By Janis Siegel, JTNews Correspondent
There was no furniture to speak
of in the 1960s-style, one-level, two-
bedroom house as an electrician wandered throughout, fixing the last few wiring projects.
But outside, next to the southwest wall, a newly planted garden full of native Northwest plants is beginning to thrive.
The 3rd grade students next door, at the Seattle Jewish Community School in Northeast Seattle planted it to welcome their new neighbors, the Kadima Reconstructionist Community.
After renting office, classroom, and meeting space in Seattle’s urban landscape for 30-plus years, Kadima, as most people in the Jewish and interfaith community know it, has a new home. It’s called Kadima House.
“None of the three entities have ever been in one location,” said Sharron Lerner, Kadima’s education director. “We lacked a core — the center of our community. We’ve been split up in three sections for nearly 30 years. We went from being too small, to too big, to just right. We don’t even grasp how much potential there is going to be.”
Kadima’s office has been located in the Denny Regrade section of Seattle, on Aurora Ave. North, and on Eastlake Avenue. Their Sunday school operated out of the Stroum Jewish Community Center’s former location, in the Wedgwood section of Seattle, for many years, and most recently was housed at the Sandpoint Education Center. The school’s lively Monday night middle school and adult Hebrew classes were taught at the foot of Capitol Hill just off the I-5 freeway in The Roanoke House for over 15 years.
“When we lost the NJCC, we lost a central community space,” Lerner said. “We lost a Jewish environment around us.”
When SJCS purchased the building at its current location after being longtime renters themselves (previously in space at Temple Beth Am that, after construction, now houses the Seattle JCC), Lerner discovered there was also an empty house adjacent to the property that SJCS had been trying to lease.
“We hit it off very well right away,” said Debbie Butler, head of school at SJCS. “We have similar interests and I look forward to having a like-minded agency on our campus.”
SJCS had hoped to rent the house to a Jewish organization, and it’s what they hope to do with another large basement apartment located directly below Kadima House.
“There’s a huge entry area and there’s also a kitchen, a meeting room with a fireplace, and two small bedrooms,” said Butler, who added she hopes to create a North Seattle Jewish campus.
Kadima plans to move into the space June 1 and will hold a community celebration on June 14.
“They fixed the roof and the plumbing, upgraded all the electrical, tore up the carpets to expose the wood floors, and had it freshly painted for us,” said Lerner. “Their blessing has become our blessing — mitzvah gorreret mitzvah,” Lerner said, meaning in Hebrew that one good deed leads to another.
The 1st through 7th grade Sunday school will be held at SJCS, and the Kadima office, adult programs, Monday Hebrew school, B’nai Mitzvah classes, and Sunday kindergarten will be held in Kadima House.
Kadima was originally founded in 1978 as a politically focused, labor-oriented social justice group.
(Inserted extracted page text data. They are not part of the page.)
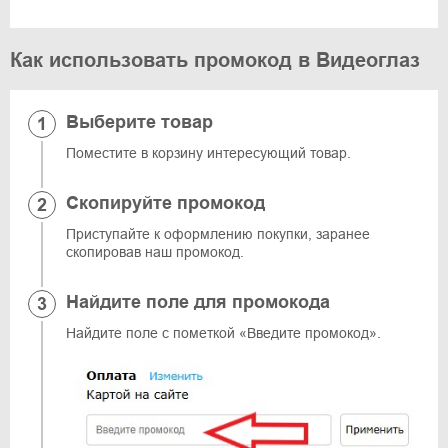
Как использовать промокод в Видеоглаз
Выберите товар
Поместите в корзину интересующий товар.
Скопируйте промокод
Приступайте к оформлению покупки, заранее
скопировав наш промокод.
Найдите поле для промокода
Найдите поле с пометкой «Введите промокод».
When the Kadima Community School was added in 1989, the pluralistic and progressive Jewish community grew into a network of families, children, teachers, and activists.
The organization is now affiliated with the Jewish Reconstructionist movement.
Kadima is on the forefront of the dialogue surrounding some of the most controversial Jewish issues today, particularly the Israeli-Palestinian conflict.
During the clash in January between Israeli forces and Hamas in the Gaza Strip, Kadima held a community dialogue.
“We are one of the few places in Seattle where you can have a respectful and safe exchange of ideas and a sense of being a participant in tikkun olam [repairing the world],” said Rainer Waldman Adkins, Kadima’s interim program director, and a member since 1982. “American and Seattle Jews have a very complicated relationship with Israel. It’s hard to talk openly and honestly about Israel.”
Adkins also teaches at the Kadima school. He said the students who come to the school will also experience a difference because they will feel like it’s theirs.
He anticipates weeknight programs, Havdalah programs, community Shabbat services, house concerts, movie nights and Sunday morning options in programming. For holiday celebrations, Kadima will most likely still need to find a larger, off-site location, but the week-to-week lifecycle events that make up the Jewish year will all take place on a site they can call their own.
“I have hopes that we could have ongoing [adult and community] classes,” Adkins said.
As the director of education, Lerner said she is excited to start the 2009-2010 school year.
“We really do provide alternative education in a way kids are used to learning,” she said. “Now, what we do so well will be highlighted. Now, there is a rich and vibrant Jewish learning environment all around them and everything is beautifully Jewish.”